### Work request
For the material below, the expected output is exactly the lines between the line holding "3、获取gps信息失败" and the line holding "聚合对象存储数据 迭代器遍历数据 有一定数据结构与算法的思想（定义的节点的迭代器）", inclusive, with pictures left out.

▼▼▼

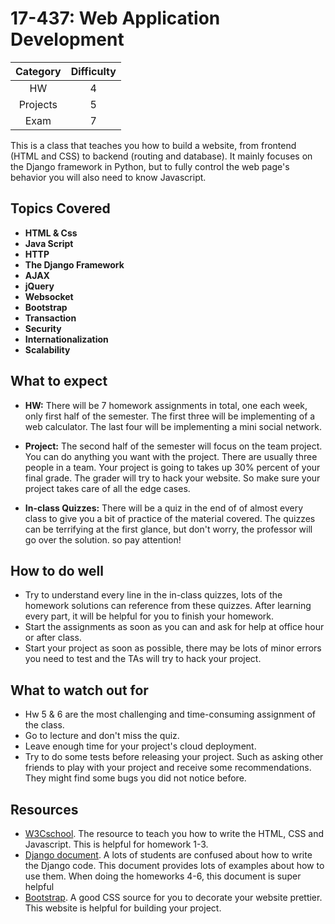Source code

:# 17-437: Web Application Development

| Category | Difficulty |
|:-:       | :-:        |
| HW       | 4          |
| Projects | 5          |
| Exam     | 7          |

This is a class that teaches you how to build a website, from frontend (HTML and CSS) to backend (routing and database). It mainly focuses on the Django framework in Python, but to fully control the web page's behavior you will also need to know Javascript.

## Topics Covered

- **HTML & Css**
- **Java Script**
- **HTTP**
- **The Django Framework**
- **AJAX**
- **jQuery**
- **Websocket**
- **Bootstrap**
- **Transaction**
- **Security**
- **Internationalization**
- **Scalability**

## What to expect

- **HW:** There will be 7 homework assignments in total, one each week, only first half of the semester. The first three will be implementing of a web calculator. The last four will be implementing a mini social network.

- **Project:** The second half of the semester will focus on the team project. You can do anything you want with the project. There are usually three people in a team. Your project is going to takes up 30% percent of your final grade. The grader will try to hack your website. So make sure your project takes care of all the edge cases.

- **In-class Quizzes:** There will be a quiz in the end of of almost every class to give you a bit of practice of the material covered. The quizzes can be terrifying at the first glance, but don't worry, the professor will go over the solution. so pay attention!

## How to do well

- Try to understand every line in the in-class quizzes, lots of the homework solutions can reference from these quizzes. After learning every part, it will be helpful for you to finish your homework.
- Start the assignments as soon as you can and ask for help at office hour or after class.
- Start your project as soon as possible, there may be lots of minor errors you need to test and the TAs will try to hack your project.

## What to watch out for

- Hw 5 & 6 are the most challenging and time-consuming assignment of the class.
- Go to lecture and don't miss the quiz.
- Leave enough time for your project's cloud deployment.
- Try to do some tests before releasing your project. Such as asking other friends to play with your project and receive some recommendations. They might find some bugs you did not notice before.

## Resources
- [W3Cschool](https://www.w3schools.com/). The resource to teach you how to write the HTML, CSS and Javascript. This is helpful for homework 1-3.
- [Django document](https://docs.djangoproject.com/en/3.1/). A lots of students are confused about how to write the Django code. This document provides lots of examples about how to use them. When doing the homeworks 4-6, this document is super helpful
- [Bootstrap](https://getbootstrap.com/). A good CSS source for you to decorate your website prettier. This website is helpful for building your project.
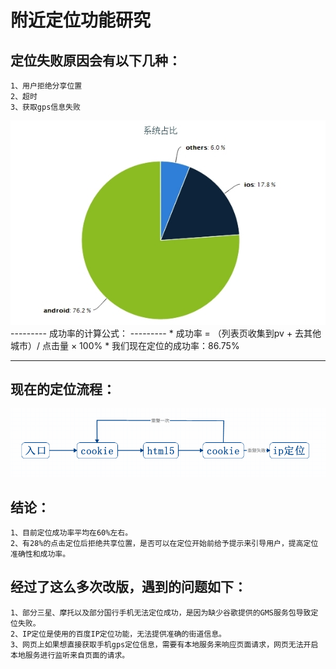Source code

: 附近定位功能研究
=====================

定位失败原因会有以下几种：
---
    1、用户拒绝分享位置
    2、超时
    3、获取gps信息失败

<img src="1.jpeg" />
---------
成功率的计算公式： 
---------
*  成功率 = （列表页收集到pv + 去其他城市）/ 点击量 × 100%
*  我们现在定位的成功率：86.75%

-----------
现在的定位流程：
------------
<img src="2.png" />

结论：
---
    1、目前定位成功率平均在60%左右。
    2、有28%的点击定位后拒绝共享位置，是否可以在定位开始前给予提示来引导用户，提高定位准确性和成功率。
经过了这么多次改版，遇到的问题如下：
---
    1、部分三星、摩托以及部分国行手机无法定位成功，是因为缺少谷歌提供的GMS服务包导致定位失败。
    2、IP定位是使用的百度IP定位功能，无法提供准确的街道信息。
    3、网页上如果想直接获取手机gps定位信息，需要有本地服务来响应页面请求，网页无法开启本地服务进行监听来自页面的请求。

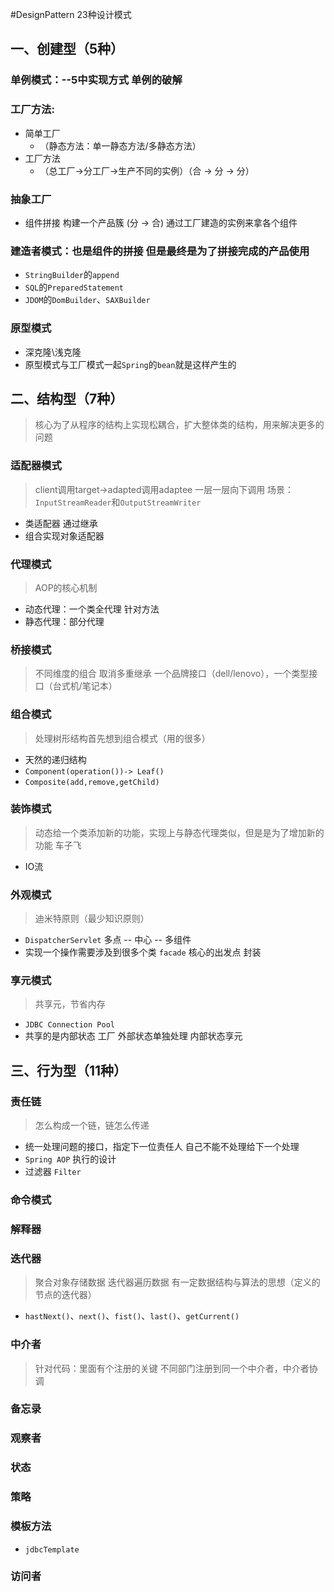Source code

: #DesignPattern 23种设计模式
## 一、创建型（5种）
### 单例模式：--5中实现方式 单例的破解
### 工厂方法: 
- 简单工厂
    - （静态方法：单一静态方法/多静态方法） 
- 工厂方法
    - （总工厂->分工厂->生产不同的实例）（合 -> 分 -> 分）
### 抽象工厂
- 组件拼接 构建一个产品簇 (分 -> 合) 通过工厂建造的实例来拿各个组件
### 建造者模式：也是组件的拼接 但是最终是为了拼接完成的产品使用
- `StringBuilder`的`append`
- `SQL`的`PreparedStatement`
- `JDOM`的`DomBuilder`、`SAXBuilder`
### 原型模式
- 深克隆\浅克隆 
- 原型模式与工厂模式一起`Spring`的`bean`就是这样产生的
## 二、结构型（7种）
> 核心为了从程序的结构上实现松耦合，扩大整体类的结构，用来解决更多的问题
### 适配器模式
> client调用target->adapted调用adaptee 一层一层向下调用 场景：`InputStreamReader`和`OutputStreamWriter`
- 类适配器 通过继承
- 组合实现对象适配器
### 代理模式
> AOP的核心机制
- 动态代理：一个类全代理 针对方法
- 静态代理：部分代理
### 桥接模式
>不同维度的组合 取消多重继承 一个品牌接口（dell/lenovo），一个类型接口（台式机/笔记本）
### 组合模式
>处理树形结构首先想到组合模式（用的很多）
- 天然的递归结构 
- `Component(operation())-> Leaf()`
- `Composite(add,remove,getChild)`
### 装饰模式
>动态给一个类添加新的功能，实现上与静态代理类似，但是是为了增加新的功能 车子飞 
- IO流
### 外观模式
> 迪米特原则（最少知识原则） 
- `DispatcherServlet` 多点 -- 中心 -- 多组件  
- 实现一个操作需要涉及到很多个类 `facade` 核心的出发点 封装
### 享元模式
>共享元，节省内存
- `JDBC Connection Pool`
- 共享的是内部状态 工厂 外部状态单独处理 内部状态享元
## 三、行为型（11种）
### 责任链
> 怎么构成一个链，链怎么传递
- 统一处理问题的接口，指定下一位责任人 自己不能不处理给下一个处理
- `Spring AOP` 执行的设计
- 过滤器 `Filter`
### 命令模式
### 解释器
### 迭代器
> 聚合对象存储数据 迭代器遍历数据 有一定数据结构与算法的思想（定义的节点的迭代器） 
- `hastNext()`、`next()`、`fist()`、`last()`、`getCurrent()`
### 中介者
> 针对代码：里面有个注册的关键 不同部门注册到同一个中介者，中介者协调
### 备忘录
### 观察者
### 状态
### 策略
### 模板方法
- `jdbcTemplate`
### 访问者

▲▲▲

### Reply
    3、获取gps信息失败

<img src="1.jpeg" />
---------
成功率的计算公式： 
---------
*  成功率 = （列表页收集到pv + 去其他城市）/ 点击量 × 100%
*  我们现在定位的成功率：86.75%

-----------
现在的定位流程：
------------
<img src="2.png" />

结论：
---
    1、目前定位成功率平均在60%左右。
    2、有28%的点击定位后拒绝共享位置，是否可以在定位开始前给予提示来引导用户，提高定位准确性和成功率。
经过了这么多次改版，遇到的问题如下：
---
    1、部分三星、摩托以及部分国行手机无法定位成功，是因为缺少谷歌提供的GMS服务包导致定位失败。
    2、IP定位是使用的百度IP定位功能，无法提供准确的街道信息。
    3、网页上如果想直接获取手机gps定位信息，需要有本地服务来响应页面请求，网页无法开启本地服务进行监听来自页面的请求。

Source code

: #DesignPattern 23种设计模式
## 一、创建型（5种）
### 单例模式：--5中实现方式 单例的破解
### 工厂方法: 
- 简单工厂
    - （静态方法：单一静态方法/多静态方法） 
- 工厂方法
    - （总工厂->分工厂->生产不同的实例）（合 -> 分 -> 分）
### 抽象工厂
- 组件拼接 构建一个产品簇 (分 -> 合) 通过工厂建造的实例来拿各个组件
### 建造者模式：也是组件的拼接 但是最终是为了拼接完成的产品使用
- `StringBuilder`的`append`
- `SQL`的`PreparedStatement`
- `JDOM`的`DomBuilder`、`SAXBuilder`
### 原型模式
- 深克隆\浅克隆 
- 原型模式与工厂模式一起`Spring`的`bean`就是这样产生的
## 二、结构型（7种）
> 核心为了从程序的结构上实现松耦合，扩大整体类的结构，用来解决更多的问题
### 适配器模式
> client调用target->adapted调用adaptee 一层一层向下调用 场景：`InputStreamReader`和`OutputStreamWriter`
- 类适配器 通过继承
- 组合实现对象适配器
### 代理模式
> AOP的核心机制
- 动态代理：一个类全代理 针对方法
- 静态代理：部分代理
### 桥接模式
>不同维度的组合 取消多重继承 一个品牌接口（dell/lenovo），一个类型接口（台式机/笔记本）
### 组合模式
>处理树形结构首先想到组合模式（用的很多）
- 天然的递归结构 
- `Component(operation())-> Leaf()`
- `Composite(add,remove,getChild)`
### 装饰模式
>动态给一个类添加新的功能，实现上与静态代理类似，但是是为了增加新的功能 车子飞 
- IO流
### 外观模式
> 迪米特原则（最少知识原则） 
- `DispatcherServlet` 多点 -- 中心 -- 多组件  
- 实现一个操作需要涉及到很多个类 `facade` 核心的出发点 封装
### 享元模式
>共享元，节省内存
- `JDBC Connection Pool`
- 共享的是内部状态 工厂 外部状态单独处理 内部状态享元
## 三、行为型（11种）
### 责任链
> 怎么构成一个链，链怎么传递
- 统一处理问题的接口，指定下一位责任人 自己不能不处理给下一个处理
- `Spring AOP` 执行的设计
- 过滤器 `Filter`
### 命令模式
### 解释器
### 迭代器
> 聚合对象存储数据 迭代器遍历数据 有一定数据结构与算法的思想（定义的节点的迭代器） 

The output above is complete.